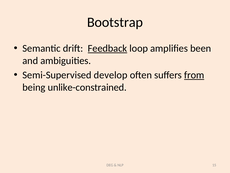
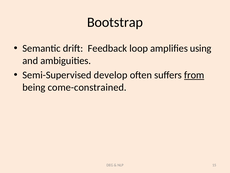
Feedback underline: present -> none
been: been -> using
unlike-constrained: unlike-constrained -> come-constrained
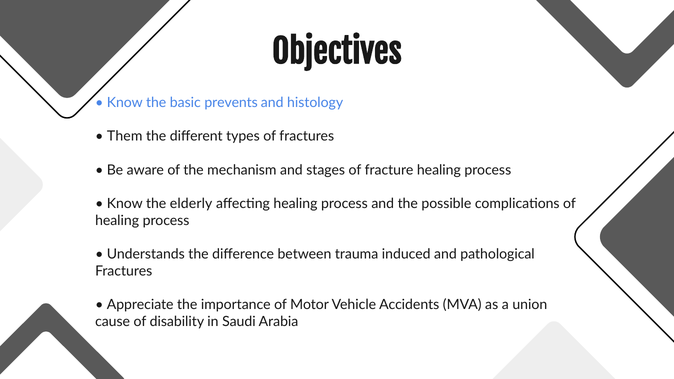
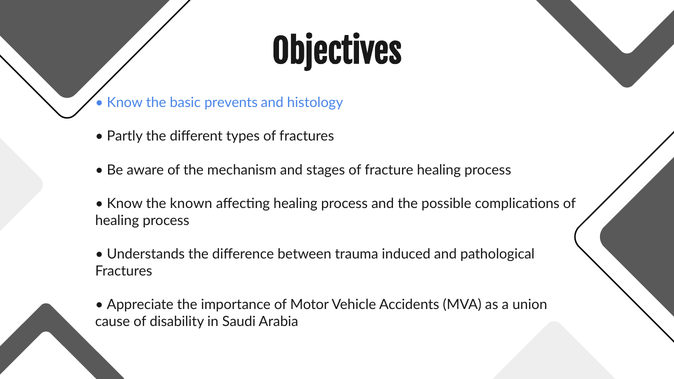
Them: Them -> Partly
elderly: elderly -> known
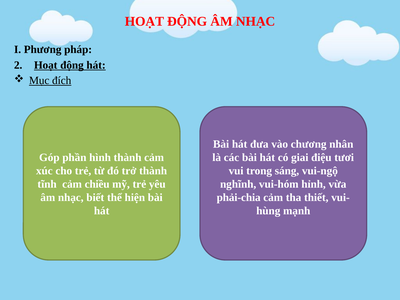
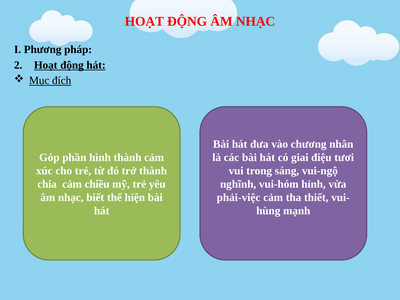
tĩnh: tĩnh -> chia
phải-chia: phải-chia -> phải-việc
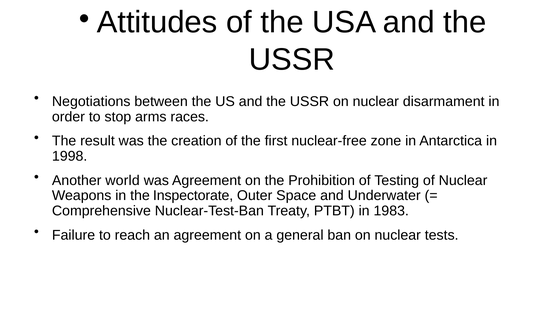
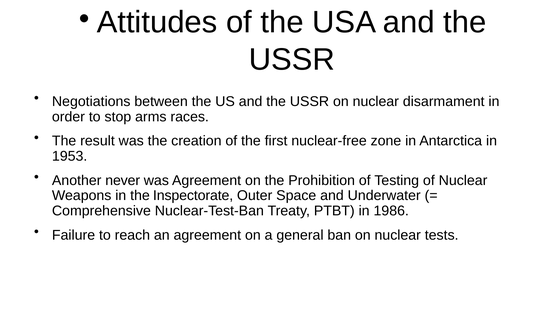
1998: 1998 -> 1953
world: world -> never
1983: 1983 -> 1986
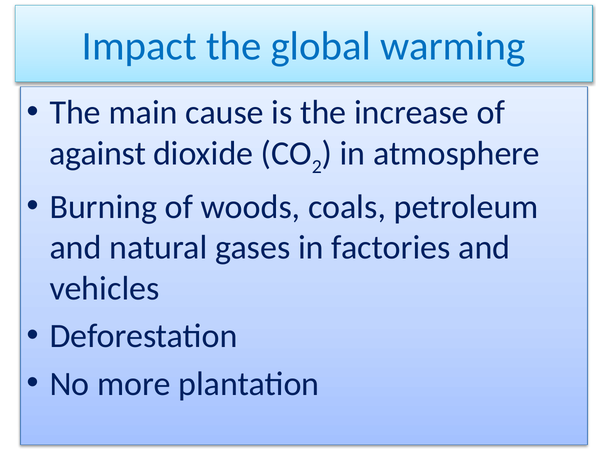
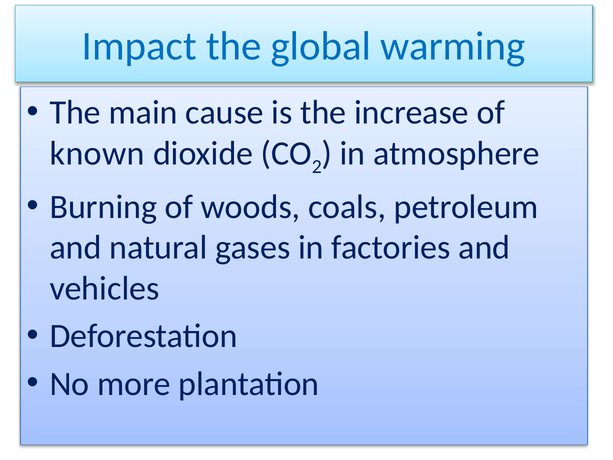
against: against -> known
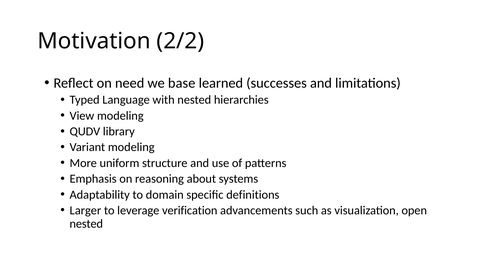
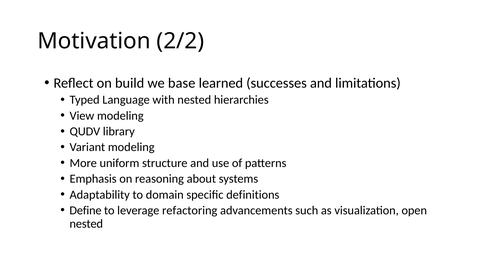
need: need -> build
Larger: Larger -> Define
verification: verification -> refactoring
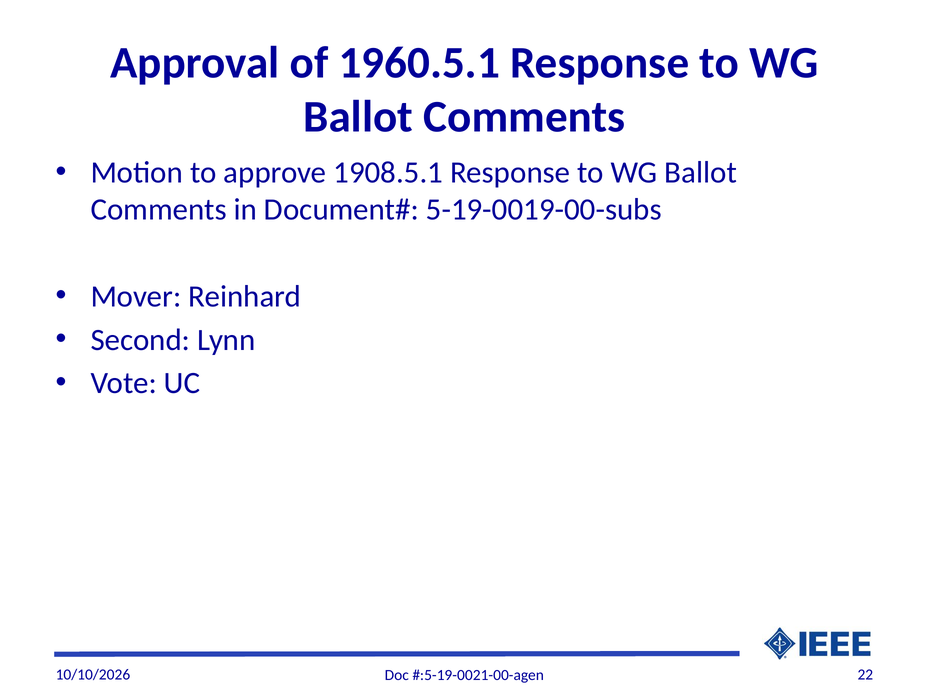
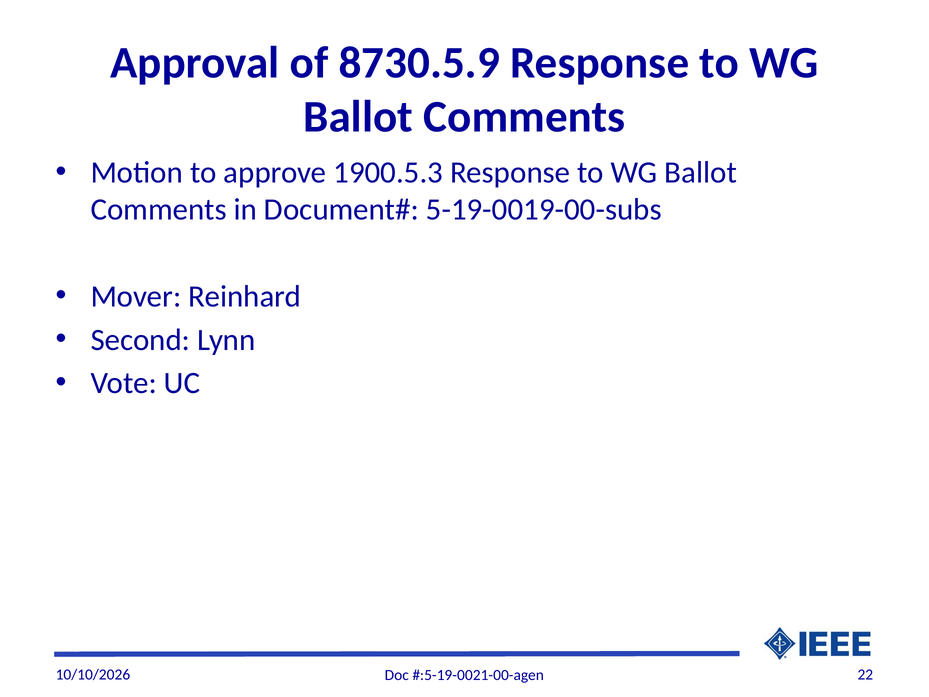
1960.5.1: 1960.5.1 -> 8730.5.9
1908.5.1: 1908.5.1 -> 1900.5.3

...

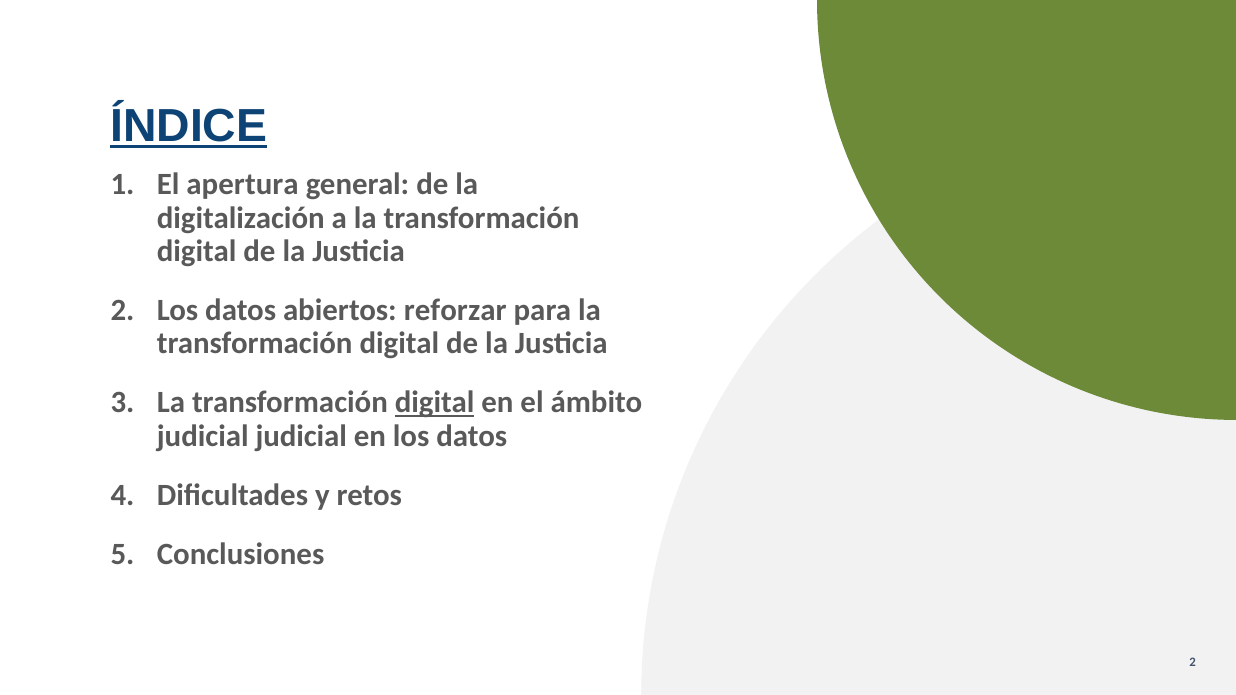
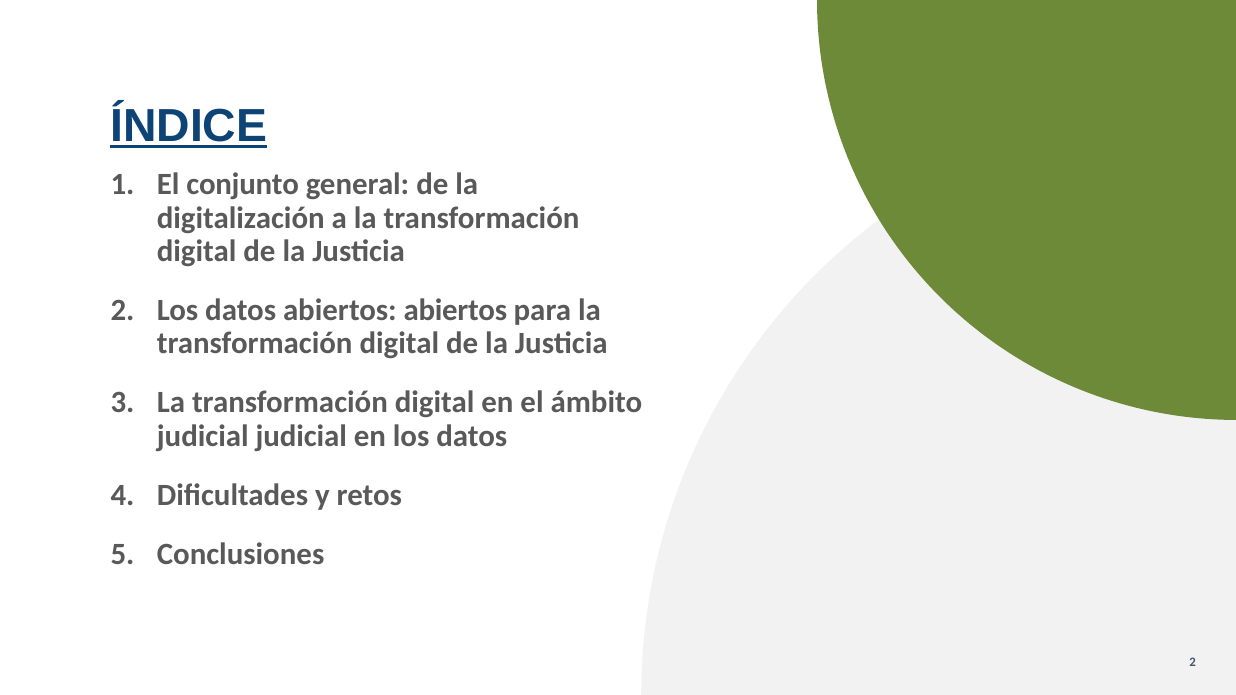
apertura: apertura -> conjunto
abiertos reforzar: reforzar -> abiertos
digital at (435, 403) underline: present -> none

• **REQUIRED WORK**
Please retype the stretch of entries from the line containing "tĩnh: tĩnh -> chia" through the line containing "verification: verification -> refactoring", keeping every character unchanged and leaving the pictures out.

• **WRITTEN ANSWER**
tĩnh: tĩnh -> chia
phải-chia: phải-chia -> phải-việc
1998: 1998 -> 1953
world: world -> never
1983: 1983 -> 1986
against: against -> known
need: need -> build
Larger: Larger -> Define
verification: verification -> refactoring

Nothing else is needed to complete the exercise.